Kasus Panti Asuhan Riski Khairunnisa yang berada di BatuMerah, Batam pertama kali bergulir setelah terkuaknya kasus pencabulan yang terjadi didalam panti asuhan tersebut juga beberapa dugaan kekerasan lain yang menyebabkan tewasnya anak asuh panti tersebut.
Kuasa Hukum Elvita, Erik mengatakan pelaporan yang dilakukan Musalama dikarenakan kesal tidak diizinkan melakukak adopsi terhadap salah seorang anak bernama Bilqis. "saat itu klien saya menegaskan bahwa proses adopsi harus melalui aturan hukum. kejadian (pelaporan-red) ini tidak akan terjadi jika saat itu klien kami, elvita mengizinkan adopsi. tapi saat itu klien kami menolak" ujar erik.
Erik juga menegaskan adanya rekayasa dalam pembuatan video penyiksaan terhadap anak-anak panti tersebut. erik mengatakan penyiksaan yang ditunjukan dalam video tersebut dilakukan saat klienya, Elvita tidak berada ditempat. erik juga meyakini Musalama adalah pihak yang berada dibalik rekayasa tersebut.

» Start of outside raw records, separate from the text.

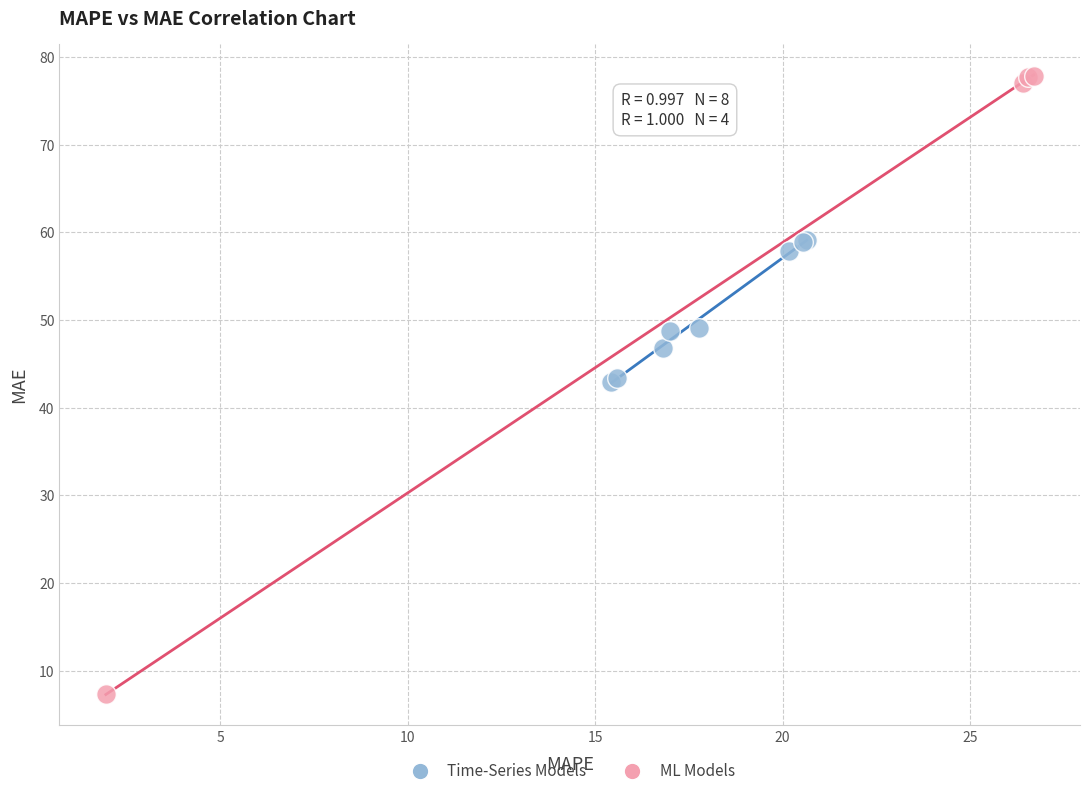

Which series has the widest spread of Y values?

ML Models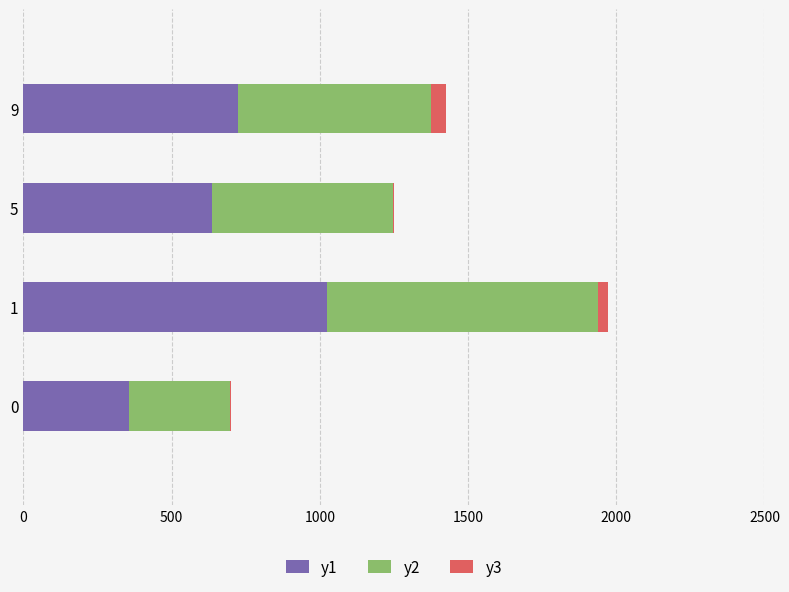

The value of y1 at 0 is 358. True or false?

True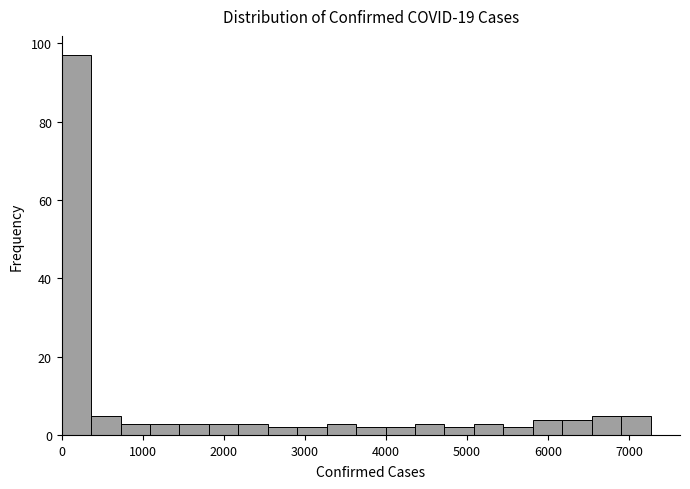

Around what value on the x-axis is the tallest bar? Give the approximate position of its centre, as read against the axis.

200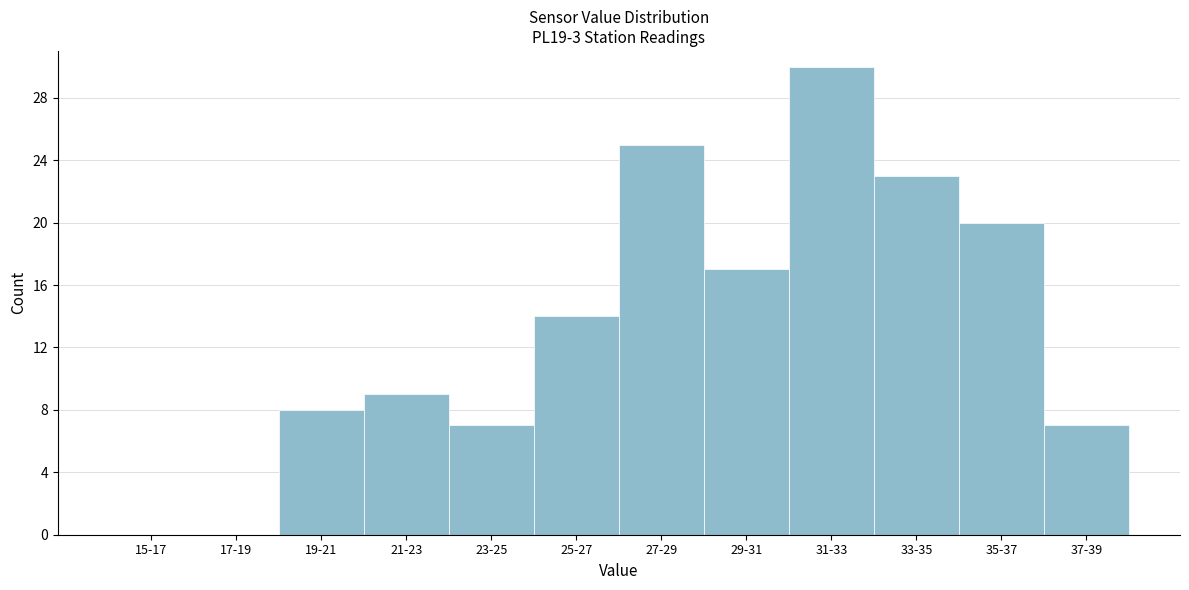

Reading right to left, list all the values displayed in this chart.

37-39=7	35-37=20	33-35=23	31-33=30	29-31=17	27-29=25	25-27=14	23-25=7	21-23=9	19-21=8	17-19=0	15-17=0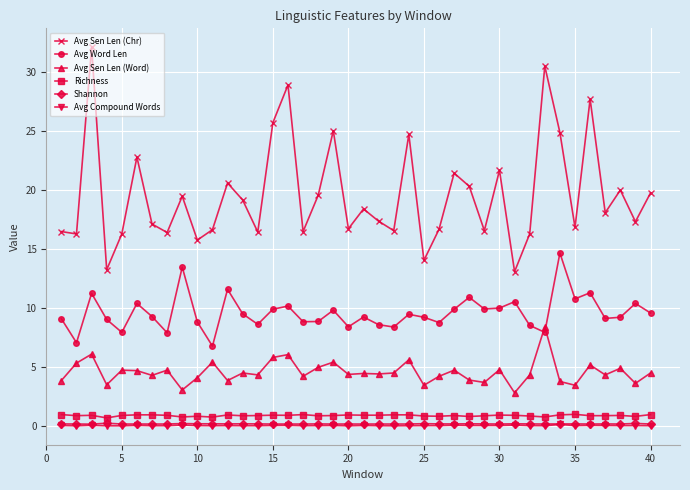

At how many categories does at least one series exceed 21?

11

Erik juga meyakini dalam pembuatan kesaksian, anak-anak panti asuhan pasti mendapat tekanan atau telah diajari untuk memberikan keterangan palsu "anak-anak ini kalau diajarkan untuk menyebutkan ibu jahat, pasti mereka akan mengikuti" ujar erik.
Musalama adalah salah satu donatur dari panti asuhan tersebut. kasus ini pertama kali bermula melalui laporan yang ia buat. saat ini elvita terncam hukuman 5 tahun penjara.sidang berikutnya dari kasus ini akan kembali digelar pada senin (7/3/2016) mendatang.